# [AIM OF THE TASK]
Beginning with the line below that contains "text [48, 848, 683, 1108]" and ending with the line that contains "Document page, 2100x1275 pixels.", copy every line exactly. Copy nothing else.

● ● ● ● ● ● ●

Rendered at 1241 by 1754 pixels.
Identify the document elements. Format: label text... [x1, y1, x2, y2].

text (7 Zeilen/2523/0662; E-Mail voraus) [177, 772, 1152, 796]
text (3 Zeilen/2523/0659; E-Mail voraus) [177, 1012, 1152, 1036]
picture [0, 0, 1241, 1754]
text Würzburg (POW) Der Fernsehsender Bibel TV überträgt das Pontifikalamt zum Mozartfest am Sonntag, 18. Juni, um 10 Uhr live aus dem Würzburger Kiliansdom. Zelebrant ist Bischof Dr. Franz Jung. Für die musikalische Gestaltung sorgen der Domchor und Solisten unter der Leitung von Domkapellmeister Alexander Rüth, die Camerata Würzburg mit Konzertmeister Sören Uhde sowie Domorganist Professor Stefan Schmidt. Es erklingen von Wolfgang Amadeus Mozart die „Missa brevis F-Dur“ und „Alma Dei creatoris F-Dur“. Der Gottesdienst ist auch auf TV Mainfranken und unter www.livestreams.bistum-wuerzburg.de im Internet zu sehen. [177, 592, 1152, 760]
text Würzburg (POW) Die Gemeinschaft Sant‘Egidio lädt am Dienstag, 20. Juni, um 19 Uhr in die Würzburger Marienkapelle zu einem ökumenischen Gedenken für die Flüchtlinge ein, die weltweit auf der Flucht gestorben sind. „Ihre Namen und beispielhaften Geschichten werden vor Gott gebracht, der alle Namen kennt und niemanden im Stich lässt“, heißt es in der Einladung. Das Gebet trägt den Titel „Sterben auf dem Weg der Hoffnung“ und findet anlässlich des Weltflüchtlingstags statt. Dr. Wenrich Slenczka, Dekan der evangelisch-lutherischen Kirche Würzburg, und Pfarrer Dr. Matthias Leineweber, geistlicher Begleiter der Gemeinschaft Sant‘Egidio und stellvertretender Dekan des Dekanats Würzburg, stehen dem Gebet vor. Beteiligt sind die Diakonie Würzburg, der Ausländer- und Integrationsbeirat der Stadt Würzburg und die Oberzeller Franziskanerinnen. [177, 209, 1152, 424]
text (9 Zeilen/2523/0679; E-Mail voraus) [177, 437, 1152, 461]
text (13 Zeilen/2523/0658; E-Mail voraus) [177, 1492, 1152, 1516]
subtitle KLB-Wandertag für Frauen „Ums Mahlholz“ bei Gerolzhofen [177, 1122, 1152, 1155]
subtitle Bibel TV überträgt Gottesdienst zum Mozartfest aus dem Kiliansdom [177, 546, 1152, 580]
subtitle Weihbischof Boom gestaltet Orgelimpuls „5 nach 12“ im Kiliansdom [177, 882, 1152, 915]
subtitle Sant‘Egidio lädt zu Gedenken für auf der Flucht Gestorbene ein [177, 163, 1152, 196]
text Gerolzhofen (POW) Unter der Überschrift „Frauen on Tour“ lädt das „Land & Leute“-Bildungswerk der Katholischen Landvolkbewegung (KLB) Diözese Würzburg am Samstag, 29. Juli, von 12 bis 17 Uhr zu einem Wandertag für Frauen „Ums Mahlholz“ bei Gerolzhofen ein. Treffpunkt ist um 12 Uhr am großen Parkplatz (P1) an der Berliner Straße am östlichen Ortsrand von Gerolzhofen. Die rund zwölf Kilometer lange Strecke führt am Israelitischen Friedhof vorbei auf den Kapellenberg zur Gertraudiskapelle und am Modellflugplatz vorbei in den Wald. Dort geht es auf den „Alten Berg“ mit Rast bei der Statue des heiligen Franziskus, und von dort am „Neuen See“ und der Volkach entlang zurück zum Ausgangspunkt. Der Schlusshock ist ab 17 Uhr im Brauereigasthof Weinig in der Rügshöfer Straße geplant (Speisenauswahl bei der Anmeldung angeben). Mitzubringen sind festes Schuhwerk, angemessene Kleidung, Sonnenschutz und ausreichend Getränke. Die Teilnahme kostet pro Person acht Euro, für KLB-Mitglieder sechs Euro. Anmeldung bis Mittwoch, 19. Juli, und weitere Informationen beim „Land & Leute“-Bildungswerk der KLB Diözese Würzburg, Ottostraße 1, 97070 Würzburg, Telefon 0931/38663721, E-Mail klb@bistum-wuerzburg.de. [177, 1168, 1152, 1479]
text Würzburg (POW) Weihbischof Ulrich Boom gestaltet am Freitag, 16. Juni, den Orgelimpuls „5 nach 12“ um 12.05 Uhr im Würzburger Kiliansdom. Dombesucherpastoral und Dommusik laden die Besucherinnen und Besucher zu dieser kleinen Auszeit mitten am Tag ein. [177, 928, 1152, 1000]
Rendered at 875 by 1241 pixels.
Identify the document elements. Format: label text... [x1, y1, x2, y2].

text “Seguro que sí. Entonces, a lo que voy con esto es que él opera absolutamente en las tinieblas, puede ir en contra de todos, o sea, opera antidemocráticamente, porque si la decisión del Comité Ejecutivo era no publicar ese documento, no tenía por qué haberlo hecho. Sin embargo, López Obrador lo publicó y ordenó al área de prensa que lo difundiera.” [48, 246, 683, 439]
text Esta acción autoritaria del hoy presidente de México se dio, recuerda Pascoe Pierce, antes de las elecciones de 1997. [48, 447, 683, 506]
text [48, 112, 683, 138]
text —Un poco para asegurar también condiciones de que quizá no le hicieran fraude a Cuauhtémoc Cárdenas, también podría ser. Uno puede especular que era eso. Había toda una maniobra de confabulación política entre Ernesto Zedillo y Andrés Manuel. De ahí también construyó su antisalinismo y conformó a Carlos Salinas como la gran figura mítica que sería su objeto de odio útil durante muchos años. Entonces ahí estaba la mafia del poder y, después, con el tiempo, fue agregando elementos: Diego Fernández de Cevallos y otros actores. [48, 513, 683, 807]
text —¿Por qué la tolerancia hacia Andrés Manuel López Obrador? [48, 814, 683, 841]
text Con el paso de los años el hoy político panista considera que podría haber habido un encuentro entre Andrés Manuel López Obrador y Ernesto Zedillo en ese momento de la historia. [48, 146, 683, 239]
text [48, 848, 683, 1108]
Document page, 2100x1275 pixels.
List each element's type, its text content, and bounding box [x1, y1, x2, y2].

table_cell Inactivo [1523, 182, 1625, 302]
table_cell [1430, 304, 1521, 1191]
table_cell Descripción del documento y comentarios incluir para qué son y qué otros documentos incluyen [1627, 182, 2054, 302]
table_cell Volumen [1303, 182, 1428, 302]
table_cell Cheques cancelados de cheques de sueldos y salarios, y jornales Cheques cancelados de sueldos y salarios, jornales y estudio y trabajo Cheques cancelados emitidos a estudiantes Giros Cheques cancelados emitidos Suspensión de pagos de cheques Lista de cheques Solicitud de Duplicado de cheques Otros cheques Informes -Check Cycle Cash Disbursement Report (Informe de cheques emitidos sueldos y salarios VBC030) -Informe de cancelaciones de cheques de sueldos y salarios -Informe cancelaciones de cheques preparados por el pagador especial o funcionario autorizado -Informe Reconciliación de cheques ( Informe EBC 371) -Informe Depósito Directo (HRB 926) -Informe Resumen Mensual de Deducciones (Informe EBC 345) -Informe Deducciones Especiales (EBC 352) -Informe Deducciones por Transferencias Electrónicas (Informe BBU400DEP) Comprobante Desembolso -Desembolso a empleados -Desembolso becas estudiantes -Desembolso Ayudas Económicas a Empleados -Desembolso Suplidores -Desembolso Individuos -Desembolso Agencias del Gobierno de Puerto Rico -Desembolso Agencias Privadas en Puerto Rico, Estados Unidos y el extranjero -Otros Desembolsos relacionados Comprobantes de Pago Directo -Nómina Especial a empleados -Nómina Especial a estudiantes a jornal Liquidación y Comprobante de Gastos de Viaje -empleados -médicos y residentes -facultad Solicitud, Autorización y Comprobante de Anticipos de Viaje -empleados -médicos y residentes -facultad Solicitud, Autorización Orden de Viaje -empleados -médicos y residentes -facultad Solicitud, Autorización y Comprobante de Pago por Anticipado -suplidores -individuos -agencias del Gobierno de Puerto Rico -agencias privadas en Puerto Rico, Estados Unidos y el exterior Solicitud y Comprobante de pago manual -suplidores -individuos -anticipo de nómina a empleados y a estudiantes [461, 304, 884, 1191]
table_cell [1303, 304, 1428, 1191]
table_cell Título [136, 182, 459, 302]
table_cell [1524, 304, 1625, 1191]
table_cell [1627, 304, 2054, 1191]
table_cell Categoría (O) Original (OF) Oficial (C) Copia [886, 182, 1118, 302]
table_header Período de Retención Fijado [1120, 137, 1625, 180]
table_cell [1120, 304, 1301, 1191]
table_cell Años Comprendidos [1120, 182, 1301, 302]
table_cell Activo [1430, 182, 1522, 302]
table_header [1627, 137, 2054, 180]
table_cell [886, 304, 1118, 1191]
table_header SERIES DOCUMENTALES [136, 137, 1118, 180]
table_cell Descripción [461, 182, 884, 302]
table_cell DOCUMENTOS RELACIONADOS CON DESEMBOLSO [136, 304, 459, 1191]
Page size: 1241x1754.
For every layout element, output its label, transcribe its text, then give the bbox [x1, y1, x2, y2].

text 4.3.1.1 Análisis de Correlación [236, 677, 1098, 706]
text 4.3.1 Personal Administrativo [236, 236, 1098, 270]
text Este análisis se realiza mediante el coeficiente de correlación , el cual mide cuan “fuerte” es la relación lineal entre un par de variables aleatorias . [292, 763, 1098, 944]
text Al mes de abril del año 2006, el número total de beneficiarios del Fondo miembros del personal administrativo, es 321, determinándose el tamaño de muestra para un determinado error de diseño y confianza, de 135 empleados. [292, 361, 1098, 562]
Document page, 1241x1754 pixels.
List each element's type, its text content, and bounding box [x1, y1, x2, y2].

● ● ● ● ● ● ●

# [ANSWER TO THE EXERCISE]
text [48, 848, 683, 1108]
Document page, 2100x1275 pixels.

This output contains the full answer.